■ **WHAT THIS TASK INVOLVES**
In the entries below, which lines run from the one containing "252 185 1.02" to the one containing "41 109 40.12"? Copy exactly those lines, ends included, and no others.

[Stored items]

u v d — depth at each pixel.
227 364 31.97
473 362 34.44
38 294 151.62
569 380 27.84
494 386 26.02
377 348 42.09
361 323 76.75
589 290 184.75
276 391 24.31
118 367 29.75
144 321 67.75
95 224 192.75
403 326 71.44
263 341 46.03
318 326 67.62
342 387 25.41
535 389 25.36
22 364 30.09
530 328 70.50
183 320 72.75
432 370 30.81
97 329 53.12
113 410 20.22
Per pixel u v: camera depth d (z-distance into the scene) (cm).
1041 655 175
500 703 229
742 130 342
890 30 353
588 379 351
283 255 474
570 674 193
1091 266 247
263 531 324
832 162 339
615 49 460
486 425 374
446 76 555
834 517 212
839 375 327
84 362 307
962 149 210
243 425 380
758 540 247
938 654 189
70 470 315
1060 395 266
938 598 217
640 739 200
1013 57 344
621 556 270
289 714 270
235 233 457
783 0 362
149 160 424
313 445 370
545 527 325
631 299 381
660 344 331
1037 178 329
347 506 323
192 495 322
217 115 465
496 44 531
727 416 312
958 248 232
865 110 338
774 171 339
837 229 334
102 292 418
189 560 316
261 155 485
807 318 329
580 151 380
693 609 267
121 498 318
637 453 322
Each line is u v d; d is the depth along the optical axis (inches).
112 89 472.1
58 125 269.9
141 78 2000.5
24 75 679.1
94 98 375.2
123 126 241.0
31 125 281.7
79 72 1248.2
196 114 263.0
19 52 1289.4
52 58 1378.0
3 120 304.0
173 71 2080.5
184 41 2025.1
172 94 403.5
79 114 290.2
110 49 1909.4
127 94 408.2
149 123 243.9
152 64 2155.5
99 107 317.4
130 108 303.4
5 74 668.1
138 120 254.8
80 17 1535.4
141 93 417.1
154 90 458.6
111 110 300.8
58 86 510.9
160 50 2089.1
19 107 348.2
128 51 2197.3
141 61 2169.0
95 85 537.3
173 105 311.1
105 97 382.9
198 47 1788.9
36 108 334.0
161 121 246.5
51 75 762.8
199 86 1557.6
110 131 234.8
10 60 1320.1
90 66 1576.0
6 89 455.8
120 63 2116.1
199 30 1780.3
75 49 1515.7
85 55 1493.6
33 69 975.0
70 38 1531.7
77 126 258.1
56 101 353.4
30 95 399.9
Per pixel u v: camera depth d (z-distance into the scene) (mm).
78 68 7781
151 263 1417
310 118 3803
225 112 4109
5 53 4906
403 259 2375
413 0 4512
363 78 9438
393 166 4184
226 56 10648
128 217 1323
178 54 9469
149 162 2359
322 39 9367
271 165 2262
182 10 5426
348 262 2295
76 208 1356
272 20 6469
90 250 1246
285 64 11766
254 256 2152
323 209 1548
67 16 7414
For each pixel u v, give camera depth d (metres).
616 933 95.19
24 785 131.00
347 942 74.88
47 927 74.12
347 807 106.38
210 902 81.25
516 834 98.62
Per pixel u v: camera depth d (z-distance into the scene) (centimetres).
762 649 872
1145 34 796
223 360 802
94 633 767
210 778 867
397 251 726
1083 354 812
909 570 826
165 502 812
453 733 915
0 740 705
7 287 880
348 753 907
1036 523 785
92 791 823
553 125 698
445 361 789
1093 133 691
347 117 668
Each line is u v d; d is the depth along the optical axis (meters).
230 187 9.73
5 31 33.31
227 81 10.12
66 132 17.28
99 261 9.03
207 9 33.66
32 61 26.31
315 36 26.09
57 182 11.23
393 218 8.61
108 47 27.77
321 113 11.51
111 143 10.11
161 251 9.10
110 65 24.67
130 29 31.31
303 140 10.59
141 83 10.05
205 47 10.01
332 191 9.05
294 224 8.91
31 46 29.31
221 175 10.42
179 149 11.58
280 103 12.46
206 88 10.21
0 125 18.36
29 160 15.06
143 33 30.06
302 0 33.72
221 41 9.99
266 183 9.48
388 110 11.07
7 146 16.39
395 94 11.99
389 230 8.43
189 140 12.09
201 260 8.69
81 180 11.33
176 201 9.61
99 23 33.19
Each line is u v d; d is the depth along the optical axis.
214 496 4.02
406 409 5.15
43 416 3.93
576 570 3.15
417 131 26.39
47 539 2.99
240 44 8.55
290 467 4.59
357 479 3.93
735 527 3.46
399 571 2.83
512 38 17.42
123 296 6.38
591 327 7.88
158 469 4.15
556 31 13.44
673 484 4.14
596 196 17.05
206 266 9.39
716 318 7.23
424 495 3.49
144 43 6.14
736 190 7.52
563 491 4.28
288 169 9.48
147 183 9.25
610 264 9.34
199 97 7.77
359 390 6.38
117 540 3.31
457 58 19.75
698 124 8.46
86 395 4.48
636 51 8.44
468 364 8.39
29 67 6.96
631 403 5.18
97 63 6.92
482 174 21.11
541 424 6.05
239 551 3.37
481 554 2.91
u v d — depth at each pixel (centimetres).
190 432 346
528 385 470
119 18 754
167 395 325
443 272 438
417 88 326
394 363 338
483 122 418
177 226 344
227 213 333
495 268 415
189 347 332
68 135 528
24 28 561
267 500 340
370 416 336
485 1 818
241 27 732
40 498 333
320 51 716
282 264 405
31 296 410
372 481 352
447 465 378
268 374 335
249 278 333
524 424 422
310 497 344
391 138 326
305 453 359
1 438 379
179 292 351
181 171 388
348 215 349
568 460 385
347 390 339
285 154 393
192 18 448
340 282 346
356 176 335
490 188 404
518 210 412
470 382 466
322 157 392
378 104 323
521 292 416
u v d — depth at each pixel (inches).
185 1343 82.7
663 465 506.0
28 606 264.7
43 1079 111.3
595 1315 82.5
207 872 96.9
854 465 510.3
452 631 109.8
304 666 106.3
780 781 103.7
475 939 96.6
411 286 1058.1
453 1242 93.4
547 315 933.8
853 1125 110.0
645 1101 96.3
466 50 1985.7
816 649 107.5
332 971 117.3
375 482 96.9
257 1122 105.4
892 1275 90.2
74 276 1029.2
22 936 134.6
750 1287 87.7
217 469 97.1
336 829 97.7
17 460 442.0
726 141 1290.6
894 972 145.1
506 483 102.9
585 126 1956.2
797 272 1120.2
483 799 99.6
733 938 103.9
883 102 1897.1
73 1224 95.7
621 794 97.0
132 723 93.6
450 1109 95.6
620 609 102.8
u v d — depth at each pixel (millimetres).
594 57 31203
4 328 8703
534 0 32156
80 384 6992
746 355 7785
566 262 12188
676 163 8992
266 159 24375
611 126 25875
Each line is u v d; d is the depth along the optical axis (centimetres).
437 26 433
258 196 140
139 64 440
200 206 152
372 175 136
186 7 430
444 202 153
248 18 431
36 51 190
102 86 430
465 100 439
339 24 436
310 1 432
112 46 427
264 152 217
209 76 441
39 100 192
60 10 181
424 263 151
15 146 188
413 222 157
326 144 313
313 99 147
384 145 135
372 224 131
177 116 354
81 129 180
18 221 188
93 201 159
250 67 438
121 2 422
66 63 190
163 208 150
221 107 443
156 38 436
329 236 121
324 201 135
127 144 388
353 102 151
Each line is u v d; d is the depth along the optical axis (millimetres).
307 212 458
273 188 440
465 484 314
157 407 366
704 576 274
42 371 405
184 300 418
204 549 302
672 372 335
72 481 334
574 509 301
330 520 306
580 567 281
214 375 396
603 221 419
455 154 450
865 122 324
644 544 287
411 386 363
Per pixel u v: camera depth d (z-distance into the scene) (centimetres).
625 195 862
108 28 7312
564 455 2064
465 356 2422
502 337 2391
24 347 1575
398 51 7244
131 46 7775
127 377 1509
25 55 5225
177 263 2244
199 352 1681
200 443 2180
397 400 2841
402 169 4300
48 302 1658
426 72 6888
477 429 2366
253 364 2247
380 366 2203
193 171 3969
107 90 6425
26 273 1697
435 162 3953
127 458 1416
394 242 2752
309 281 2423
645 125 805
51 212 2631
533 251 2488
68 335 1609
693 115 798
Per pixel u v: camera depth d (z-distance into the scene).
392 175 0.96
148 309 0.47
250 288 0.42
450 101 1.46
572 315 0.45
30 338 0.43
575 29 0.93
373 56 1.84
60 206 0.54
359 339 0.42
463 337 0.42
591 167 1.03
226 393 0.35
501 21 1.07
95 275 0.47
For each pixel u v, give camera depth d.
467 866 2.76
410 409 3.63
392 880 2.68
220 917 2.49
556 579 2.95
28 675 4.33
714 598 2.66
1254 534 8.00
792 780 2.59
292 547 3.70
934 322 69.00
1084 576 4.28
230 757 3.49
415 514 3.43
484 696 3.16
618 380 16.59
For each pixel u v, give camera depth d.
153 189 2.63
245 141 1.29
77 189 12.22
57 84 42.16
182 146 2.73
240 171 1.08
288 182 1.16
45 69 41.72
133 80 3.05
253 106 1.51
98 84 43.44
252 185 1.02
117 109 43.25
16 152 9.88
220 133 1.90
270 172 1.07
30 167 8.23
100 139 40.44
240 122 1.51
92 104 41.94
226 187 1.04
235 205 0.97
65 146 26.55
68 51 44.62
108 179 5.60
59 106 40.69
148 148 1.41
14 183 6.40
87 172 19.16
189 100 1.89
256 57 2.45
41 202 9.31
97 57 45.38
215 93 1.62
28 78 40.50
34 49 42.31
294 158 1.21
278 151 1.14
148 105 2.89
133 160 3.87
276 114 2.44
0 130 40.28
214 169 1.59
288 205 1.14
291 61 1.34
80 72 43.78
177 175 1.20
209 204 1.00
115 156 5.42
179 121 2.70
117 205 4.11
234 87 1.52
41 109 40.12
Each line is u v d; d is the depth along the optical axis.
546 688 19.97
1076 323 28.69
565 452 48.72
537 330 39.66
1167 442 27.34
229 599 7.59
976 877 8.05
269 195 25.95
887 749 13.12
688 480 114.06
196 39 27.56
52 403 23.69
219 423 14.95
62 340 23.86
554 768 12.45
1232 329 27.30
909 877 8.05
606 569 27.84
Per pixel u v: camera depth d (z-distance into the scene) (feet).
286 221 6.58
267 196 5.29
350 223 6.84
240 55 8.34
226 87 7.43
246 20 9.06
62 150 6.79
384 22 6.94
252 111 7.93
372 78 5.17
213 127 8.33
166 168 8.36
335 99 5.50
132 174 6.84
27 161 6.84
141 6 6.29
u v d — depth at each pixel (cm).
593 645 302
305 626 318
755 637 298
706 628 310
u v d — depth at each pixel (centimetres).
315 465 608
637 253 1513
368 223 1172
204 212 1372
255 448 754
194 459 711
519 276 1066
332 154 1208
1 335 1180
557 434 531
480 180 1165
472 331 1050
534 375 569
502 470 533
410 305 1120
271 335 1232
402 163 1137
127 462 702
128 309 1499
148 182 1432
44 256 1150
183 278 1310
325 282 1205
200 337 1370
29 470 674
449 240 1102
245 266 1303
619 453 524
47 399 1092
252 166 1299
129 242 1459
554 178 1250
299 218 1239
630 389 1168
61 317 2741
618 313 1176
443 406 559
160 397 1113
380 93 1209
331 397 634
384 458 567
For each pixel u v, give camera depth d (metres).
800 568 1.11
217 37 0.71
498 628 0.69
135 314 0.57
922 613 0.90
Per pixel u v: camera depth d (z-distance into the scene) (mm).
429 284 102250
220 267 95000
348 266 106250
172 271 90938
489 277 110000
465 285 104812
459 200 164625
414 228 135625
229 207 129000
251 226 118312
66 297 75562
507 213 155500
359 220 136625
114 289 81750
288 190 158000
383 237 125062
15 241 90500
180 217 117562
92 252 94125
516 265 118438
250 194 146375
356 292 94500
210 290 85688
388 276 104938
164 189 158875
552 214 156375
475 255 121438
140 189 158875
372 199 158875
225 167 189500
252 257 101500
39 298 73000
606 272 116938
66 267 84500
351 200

■ **SOLUTION TO THE EXERCISE**
252 185 1.02
117 109 43.25
16 152 9.88
220 133 1.90
270 172 1.07
30 167 8.23
100 139 40.44
240 122 1.51
92 104 41.94
226 187 1.04
235 205 0.97
65 146 26.55
68 51 44.62
108 179 5.60
59 106 40.69
148 148 1.41
14 183 6.40
87 172 19.16
189 100 1.89
256 57 2.45
41 202 9.31
97 57 45.38
215 93 1.62
28 78 40.50
34 49 42.31
294 158 1.21
278 151 1.14
148 105 2.89
133 160 3.87
276 114 2.44
0 130 40.28
214 169 1.59
288 205 1.14
291 61 1.34
80 72 43.78
177 175 1.20
209 204 1.00
115 156 5.42
179 121 2.70
117 205 4.11
234 87 1.52
41 109 40.12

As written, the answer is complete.